- Born: 7 June 1888 Vang, Norway
- Died: 8 December 1958 (aged 70)
- Education: University of Oslo
- Occupations: Geologist Arctic explorer
- Employer(s): Norwegian Geological Survey University of Oslo Norwegian Institute of Technology
- Father: Johan Herman Lie Vogt
- Relatives: Fredrik Vogt (brother) Johan Vogt (brother) Jørgen Vogt (brother)

= Thorolf Vogt =

Norwegian geologist and Arctic explorer (1888–1958)

Thorolf Vogt (7 June 1888 – 8 December 1958) was a Norwegian geologist, professor and Arctic explorer.

==Biography==
He was born in Vang Municipality in Hedmark, Norway. He was the son of Johan Herman Lie Vogt (1858–1932) and Martha Johanne Abigael Kinck. His elder brother Fredrik Vogt (1892–1970) was director general of the Norwegian Water Resources and Energy Agency, His younger twin brothers were Johan Vogt (1900–91), a social economist and professor at the University of Oslo and Jørgen Vogt (1900–72) newspaper editor and member of the Norwegian Parliament.

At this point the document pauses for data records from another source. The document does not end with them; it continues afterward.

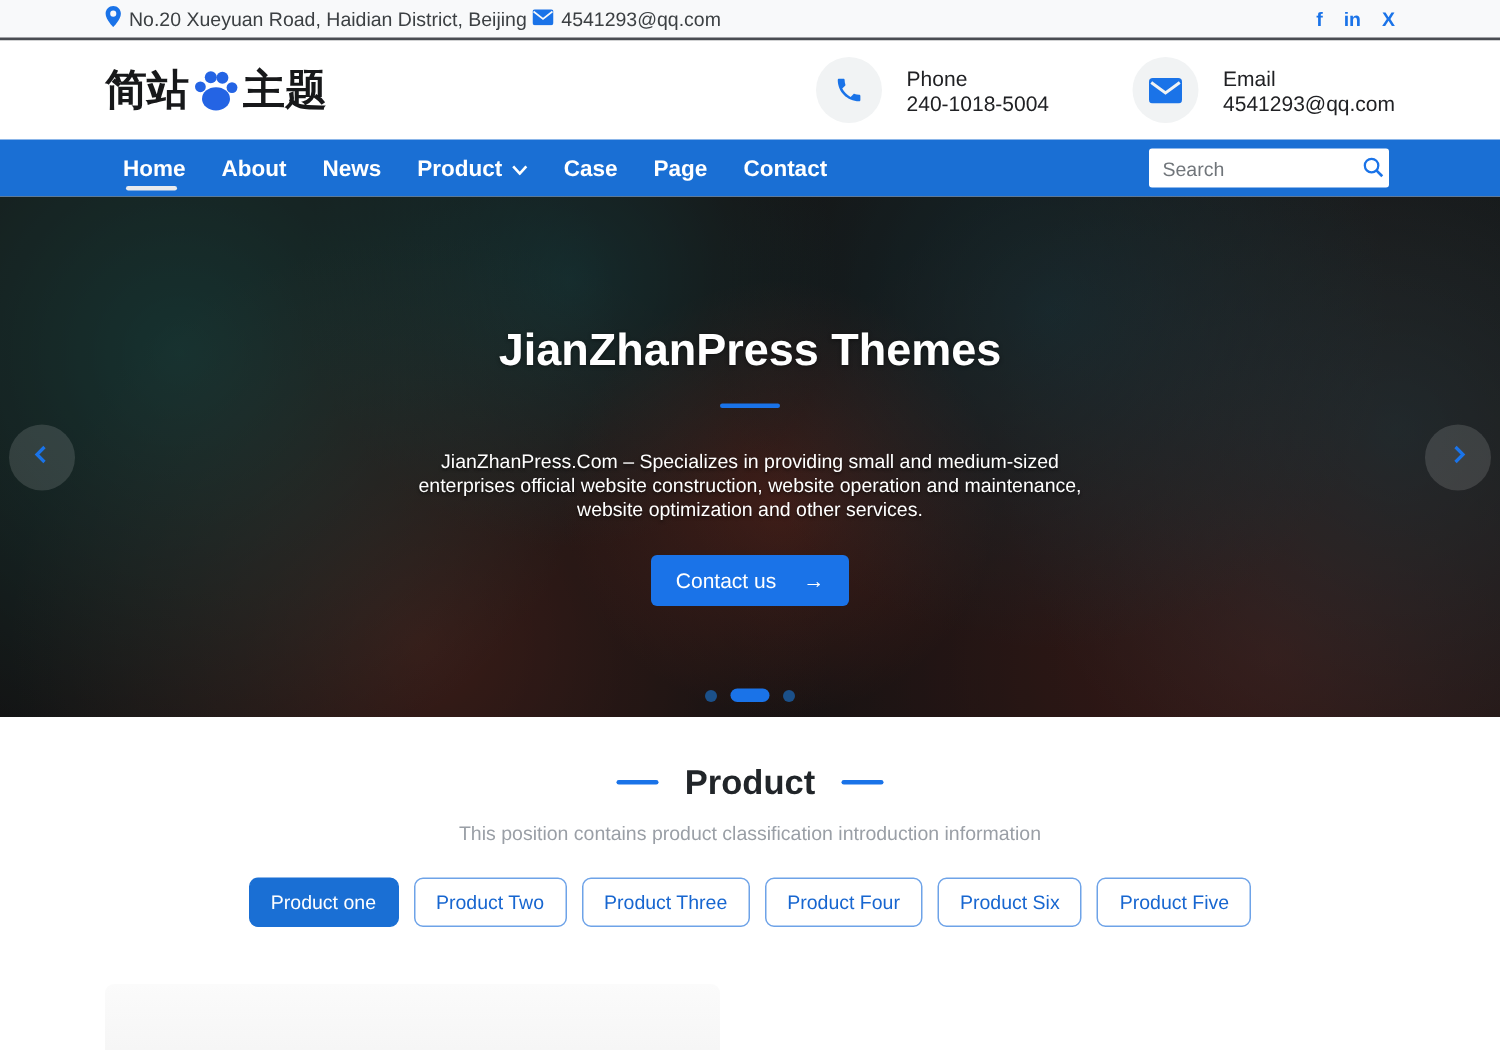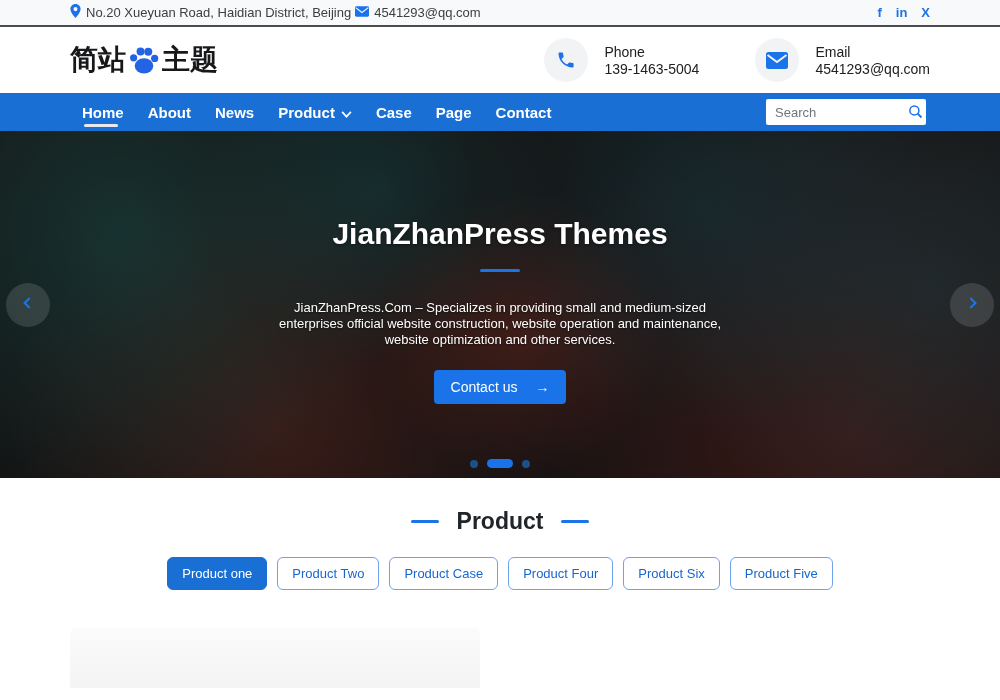"139-1463-5004" span { text: 139-1463-5004 -> 240-1018-5004 }
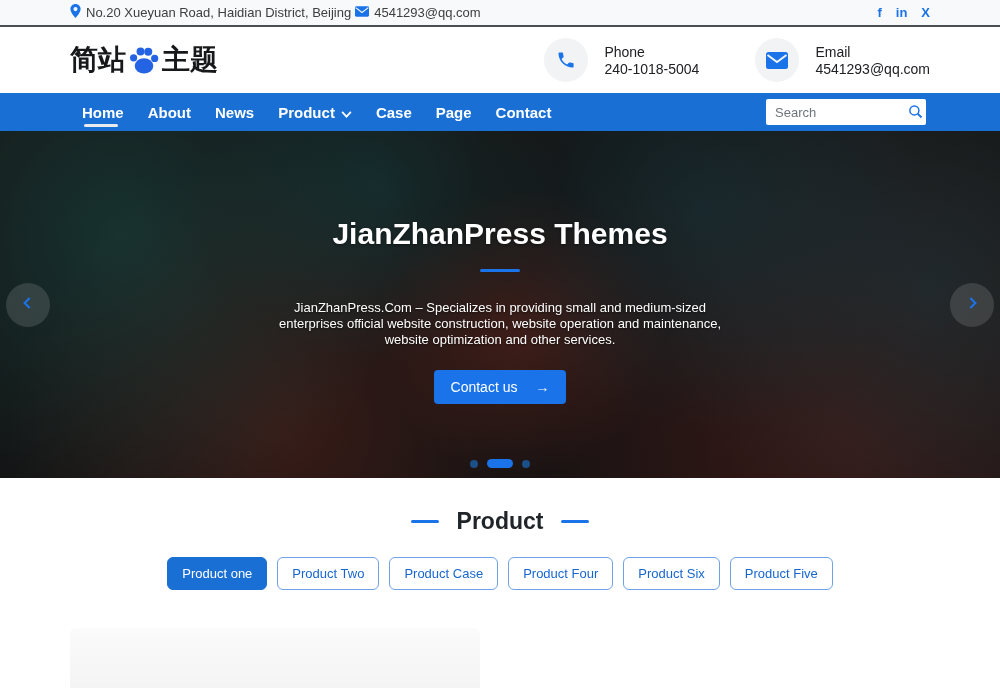"This position contains product" div.section-subtitle { html: none -> <div>This position contains product classification introduction information</div> }
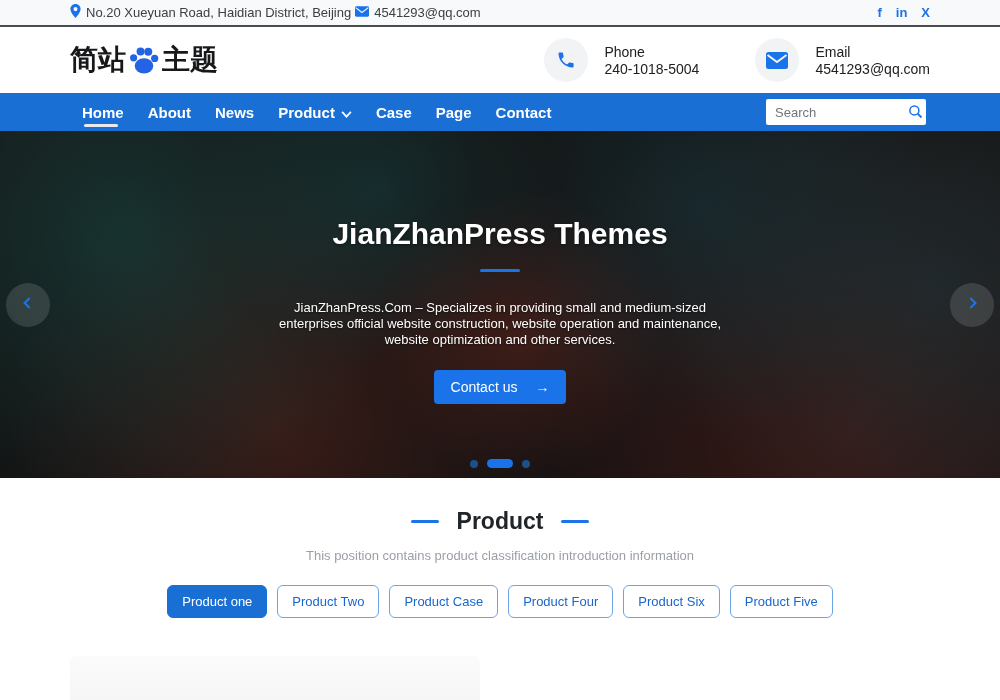"Product Case" button.filter-btn { text: Case -> Three }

He studied at the Royal Frederik University (now University of Oslo) and completed his examen artium in 1906. He subsequently went on trips to universities in both Vienna and Göttingen. In 1909, he got a job as an assistant at the Norwegian Geological Survey where from 1914 to 1929 he held the position of state geologist. From 1915 to 1923 he was research associate at the University of Oslo. In 1928, he defended his doctorate dissertation Sulitjelmafeltets geologi og petrografi. He was appointed professor of mineralogy and geology at the Norwegian Institute of Technology from 1929. He was in charge of scientific expeditions to Svalbard (1925, 1928) and to Greenland (1931).

Thorolf Vogt was also elected to the Norwegian Academy of Sciences in 1929. In 1936 he was elected to the Royal Norwegian Society of Sciences and Letters. He was also award the Order of St. Olav. In 1950 he became a foreign member of the Geological Society of London.